> **Work request**:
Find the line with "the scene) (millimetres)." in the entries below, then output every line from it down to the line with "243 122 5570", exactly and with no pictures.

Record extracts below:

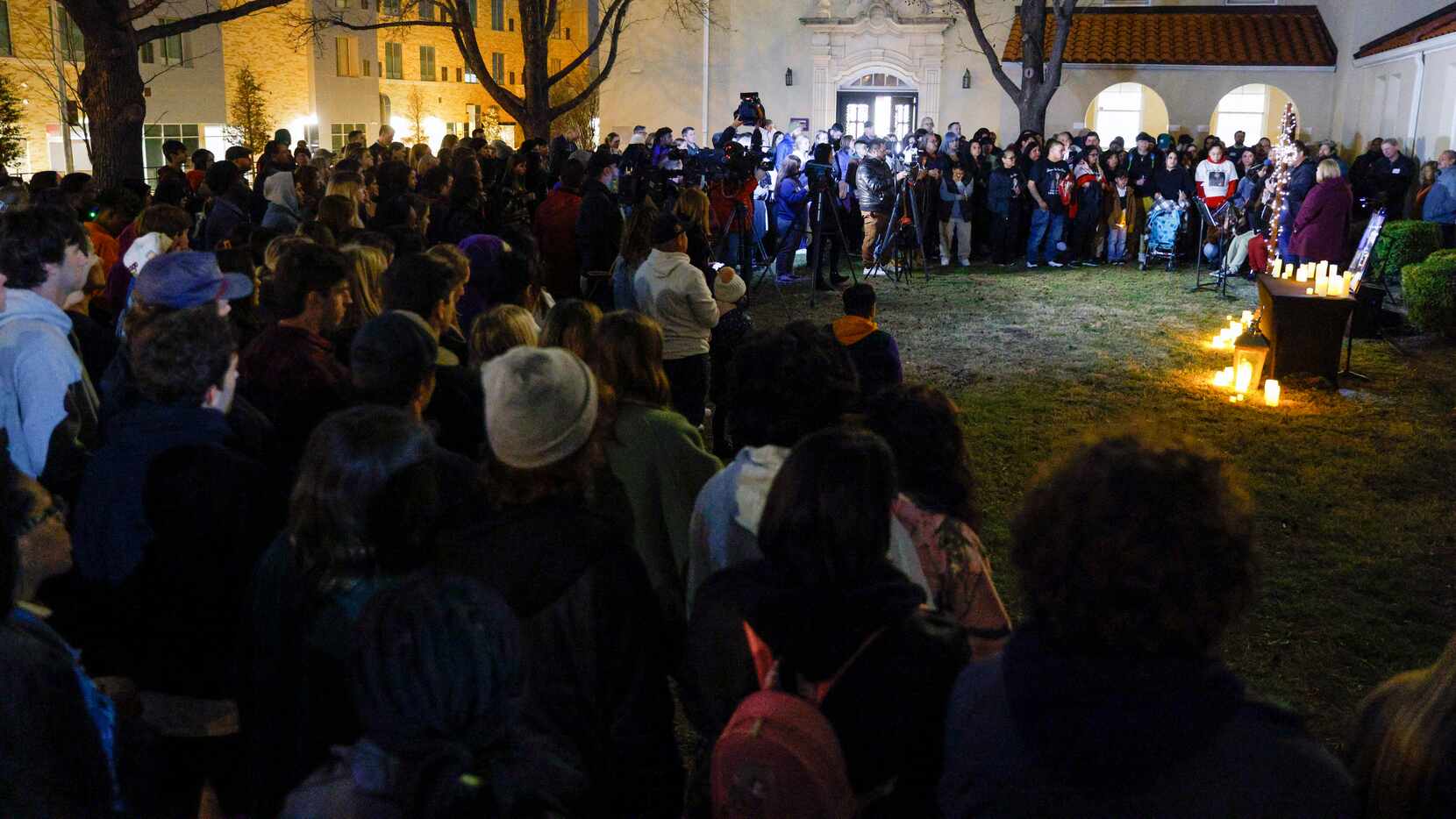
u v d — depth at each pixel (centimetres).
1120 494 137
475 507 221
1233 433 738
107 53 1109
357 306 405
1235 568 136
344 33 3931
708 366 578
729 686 193
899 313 1173
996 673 144
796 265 1504
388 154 1111
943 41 2009
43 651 169
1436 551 536
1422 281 1003
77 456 304
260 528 234
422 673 121
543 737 174
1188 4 1994
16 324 300
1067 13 1636
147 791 202
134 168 1141
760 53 2078
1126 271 1466
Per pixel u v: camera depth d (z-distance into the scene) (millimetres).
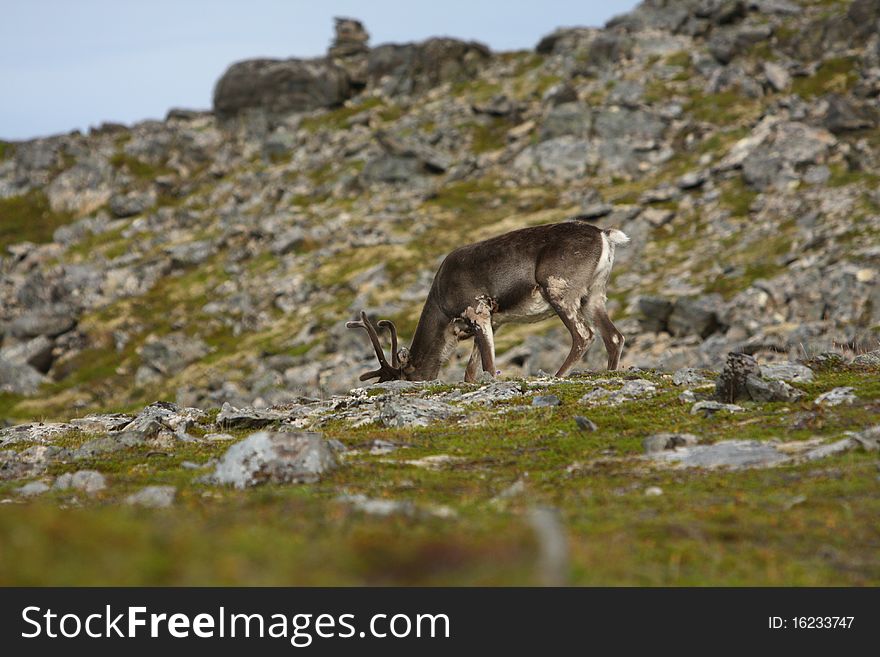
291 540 20984
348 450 35875
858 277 130500
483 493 29031
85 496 30500
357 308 164375
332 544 20781
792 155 175000
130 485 31969
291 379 143875
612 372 49531
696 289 144875
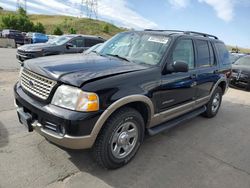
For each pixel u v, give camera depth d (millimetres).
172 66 3539
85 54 4004
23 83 3188
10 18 51531
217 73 5133
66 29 75875
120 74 2963
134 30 4449
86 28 78438
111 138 2883
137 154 3521
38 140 3586
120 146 3057
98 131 2688
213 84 5074
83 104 2547
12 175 2764
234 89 9898
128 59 3689
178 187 2871
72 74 2719
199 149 3918
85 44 10719
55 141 2656
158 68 3412
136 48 3869
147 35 4051
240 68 9836
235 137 4598
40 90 2805
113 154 2980
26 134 3742
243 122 5570
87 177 2881
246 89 9750
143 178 2975
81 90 2551
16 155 3156
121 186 2789
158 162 3373
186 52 4074
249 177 3244
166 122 3920
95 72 2867
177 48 3811
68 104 2574
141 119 3213
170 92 3635
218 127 5047
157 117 3520
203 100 4848
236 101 7750
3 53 15195
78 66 2998
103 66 3133
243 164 3578
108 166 3000
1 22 52000
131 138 3211
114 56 3859
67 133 2549
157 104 3434
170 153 3674
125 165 3207
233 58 11531
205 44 4750
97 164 3070
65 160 3160
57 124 2584
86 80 2623
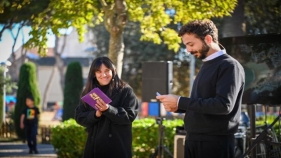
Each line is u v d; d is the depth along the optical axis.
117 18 10.87
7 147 18.44
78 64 21.45
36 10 11.98
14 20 12.30
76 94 21.23
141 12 11.65
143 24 11.67
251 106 9.31
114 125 6.00
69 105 21.17
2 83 21.59
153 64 11.21
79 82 21.39
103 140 5.98
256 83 9.02
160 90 11.12
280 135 9.11
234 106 5.21
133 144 12.81
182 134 9.92
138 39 26.83
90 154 6.11
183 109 5.18
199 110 5.05
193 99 5.09
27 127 16.39
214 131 5.16
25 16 12.21
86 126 6.12
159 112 11.21
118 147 5.98
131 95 6.11
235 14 11.27
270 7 11.73
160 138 10.38
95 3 11.15
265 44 8.91
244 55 9.10
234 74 5.07
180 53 26.08
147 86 11.29
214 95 5.16
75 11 11.09
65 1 10.86
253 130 9.28
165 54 26.41
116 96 6.06
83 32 11.80
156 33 12.04
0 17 12.16
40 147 18.67
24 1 10.63
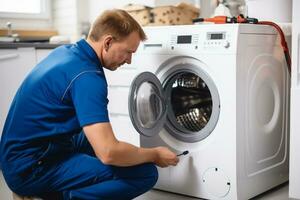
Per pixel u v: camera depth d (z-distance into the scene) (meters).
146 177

End of Record extracts.

> **Response to the exercise**:
Per pixel u v: camera depth d (z-distance into the scene) (millimetres).
291 540 20984
348 450 35875
858 277 130500
483 493 29031
85 496 30500
357 308 164375
332 544 20781
792 155 175000
130 485 31969
291 379 143875
612 372 49531
696 289 144875
For each pixel u v, give camera depth d (millimetres).
172 66 3539
85 54 4004
23 83 3188
10 18 51531
217 73 5133
66 29 75875
120 74 2963
134 30 4449
86 28 78438
111 138 2883
137 154 3521
38 140 3586
120 146 3057
98 131 2688
213 84 5074
83 104 2547
12 175 2764
234 89 9898
128 59 3689
178 187 2871
72 74 2719
199 149 3918
85 44 10719
55 141 2656
158 68 3412
136 48 3869
147 35 4051
240 68 9836
235 137 4598
40 90 2805
113 154 2980
26 134 3742
243 122 5570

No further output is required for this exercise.